South African journalist and columnist Azad Essa denounced on Thursday, September 6th, the sudden end of his column "At the World's End" on the South African second largest media group Independent Media, known online as IOL, following a story condemning the persecution of Uyghurs in China. According to explanation provided by the management team of IOL, a "redesign of the newspaper" would have made it necessary to immediately stop the chronicle and to replace the journalist.
This pretext in all likelihood conceals the media’s desire not to displease its Chinese investors; in reality, 20% of IOL is controlled by China-Africa Private Development Fund (CADFUND) and China International Television Corporation (CITVC).
RSF denounces such a serious attack on the editorial independence of an online daily. "In a democracy like South Africa, it is not acceptable that the editorial line depends on the nationality of its investors, decries Cédric Alviani, director of RSF East Asia Office. “This example reflects Beijing’s growing influence outside its borders as it seeks to impose a new world media order, by which journalistic ethics and citizens’ right to information would be excluded.”

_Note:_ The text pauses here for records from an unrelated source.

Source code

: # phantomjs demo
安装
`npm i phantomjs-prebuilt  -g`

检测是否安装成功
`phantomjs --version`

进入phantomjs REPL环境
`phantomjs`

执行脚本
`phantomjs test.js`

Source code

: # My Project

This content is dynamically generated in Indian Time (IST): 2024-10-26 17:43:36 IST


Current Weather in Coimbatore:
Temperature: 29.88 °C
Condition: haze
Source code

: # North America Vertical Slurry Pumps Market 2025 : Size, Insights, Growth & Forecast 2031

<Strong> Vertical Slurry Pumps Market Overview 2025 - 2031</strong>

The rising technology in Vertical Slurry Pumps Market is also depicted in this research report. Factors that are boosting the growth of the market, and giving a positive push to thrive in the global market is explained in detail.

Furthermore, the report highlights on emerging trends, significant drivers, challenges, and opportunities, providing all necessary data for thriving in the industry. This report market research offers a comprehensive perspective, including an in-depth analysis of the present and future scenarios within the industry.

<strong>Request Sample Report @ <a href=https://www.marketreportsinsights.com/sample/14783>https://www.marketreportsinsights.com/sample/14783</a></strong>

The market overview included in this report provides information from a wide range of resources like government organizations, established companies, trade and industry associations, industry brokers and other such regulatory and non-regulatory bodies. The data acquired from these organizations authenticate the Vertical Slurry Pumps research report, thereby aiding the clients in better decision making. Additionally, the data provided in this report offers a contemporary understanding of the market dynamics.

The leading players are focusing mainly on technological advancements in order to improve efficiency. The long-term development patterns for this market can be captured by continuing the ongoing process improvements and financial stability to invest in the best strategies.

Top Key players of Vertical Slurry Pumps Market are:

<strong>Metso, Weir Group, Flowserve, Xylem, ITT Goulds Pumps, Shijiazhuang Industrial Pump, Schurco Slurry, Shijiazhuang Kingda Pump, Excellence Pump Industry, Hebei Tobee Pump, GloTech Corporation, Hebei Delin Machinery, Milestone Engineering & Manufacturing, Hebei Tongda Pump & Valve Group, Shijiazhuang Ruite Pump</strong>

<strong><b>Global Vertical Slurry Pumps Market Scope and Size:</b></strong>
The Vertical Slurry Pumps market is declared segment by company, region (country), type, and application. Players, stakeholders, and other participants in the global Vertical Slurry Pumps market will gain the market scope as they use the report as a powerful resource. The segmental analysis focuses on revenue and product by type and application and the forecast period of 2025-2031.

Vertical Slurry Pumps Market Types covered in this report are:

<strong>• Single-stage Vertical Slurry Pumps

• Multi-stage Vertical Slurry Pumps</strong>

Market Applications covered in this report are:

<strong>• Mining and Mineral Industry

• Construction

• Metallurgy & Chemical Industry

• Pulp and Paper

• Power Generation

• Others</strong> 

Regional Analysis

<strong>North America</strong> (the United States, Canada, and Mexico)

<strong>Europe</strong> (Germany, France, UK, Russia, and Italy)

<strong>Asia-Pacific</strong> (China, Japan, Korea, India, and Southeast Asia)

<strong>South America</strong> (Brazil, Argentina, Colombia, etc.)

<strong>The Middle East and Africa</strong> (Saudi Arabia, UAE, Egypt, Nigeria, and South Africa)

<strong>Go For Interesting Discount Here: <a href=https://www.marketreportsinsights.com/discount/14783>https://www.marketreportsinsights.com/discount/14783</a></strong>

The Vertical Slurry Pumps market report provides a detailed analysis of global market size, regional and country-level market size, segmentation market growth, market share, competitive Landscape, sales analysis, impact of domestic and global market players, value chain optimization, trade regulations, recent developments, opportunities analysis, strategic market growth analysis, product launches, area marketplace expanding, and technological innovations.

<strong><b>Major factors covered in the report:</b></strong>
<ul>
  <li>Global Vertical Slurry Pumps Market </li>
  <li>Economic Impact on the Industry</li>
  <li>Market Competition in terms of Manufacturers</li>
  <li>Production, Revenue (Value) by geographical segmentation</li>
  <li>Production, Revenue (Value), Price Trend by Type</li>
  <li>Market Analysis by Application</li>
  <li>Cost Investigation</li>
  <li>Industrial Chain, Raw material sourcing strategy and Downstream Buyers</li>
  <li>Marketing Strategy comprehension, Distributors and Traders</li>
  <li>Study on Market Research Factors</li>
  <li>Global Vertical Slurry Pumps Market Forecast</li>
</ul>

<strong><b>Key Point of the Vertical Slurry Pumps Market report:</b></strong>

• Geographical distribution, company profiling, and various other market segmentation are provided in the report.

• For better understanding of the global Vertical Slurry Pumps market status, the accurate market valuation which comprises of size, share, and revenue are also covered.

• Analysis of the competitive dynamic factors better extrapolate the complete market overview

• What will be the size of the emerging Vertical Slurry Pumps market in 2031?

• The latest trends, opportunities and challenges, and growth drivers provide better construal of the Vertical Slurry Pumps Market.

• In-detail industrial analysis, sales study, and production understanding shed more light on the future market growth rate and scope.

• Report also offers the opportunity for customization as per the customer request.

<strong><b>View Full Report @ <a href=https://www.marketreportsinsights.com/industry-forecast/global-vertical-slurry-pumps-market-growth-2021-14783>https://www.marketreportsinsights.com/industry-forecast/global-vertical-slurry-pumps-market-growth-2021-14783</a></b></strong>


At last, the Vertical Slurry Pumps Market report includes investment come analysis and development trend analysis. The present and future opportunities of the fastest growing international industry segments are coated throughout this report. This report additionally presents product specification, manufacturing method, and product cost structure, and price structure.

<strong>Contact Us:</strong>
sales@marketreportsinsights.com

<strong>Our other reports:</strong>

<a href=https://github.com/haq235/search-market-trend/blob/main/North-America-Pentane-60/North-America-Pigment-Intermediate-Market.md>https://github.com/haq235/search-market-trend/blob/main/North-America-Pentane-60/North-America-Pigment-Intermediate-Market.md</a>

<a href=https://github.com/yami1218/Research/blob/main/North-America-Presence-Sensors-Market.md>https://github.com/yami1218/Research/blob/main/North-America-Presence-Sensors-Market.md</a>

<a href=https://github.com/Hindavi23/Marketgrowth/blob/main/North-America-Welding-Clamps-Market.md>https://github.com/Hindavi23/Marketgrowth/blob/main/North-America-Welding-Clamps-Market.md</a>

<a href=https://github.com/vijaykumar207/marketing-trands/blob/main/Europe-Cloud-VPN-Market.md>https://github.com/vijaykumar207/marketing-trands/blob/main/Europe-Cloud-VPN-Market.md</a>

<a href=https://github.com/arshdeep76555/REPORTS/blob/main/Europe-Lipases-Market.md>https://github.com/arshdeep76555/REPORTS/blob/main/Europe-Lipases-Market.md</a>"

In South Africa, Chinese group StarTimes has become the majority shareholder of the satellite television provider Top TV. In Senegal, national daily Le Soleil distributes Chinafrique, which is published by Chinese national magazine Beijing Review, without charge. In Europe, according to a survey by Bloomberg News, China has invested nearly 3 billion euros in equity interests in various media outlets in the past decade.
China occupies the bottom of the 2018 RSF World Press Freedom Index (176th out of 180 countries).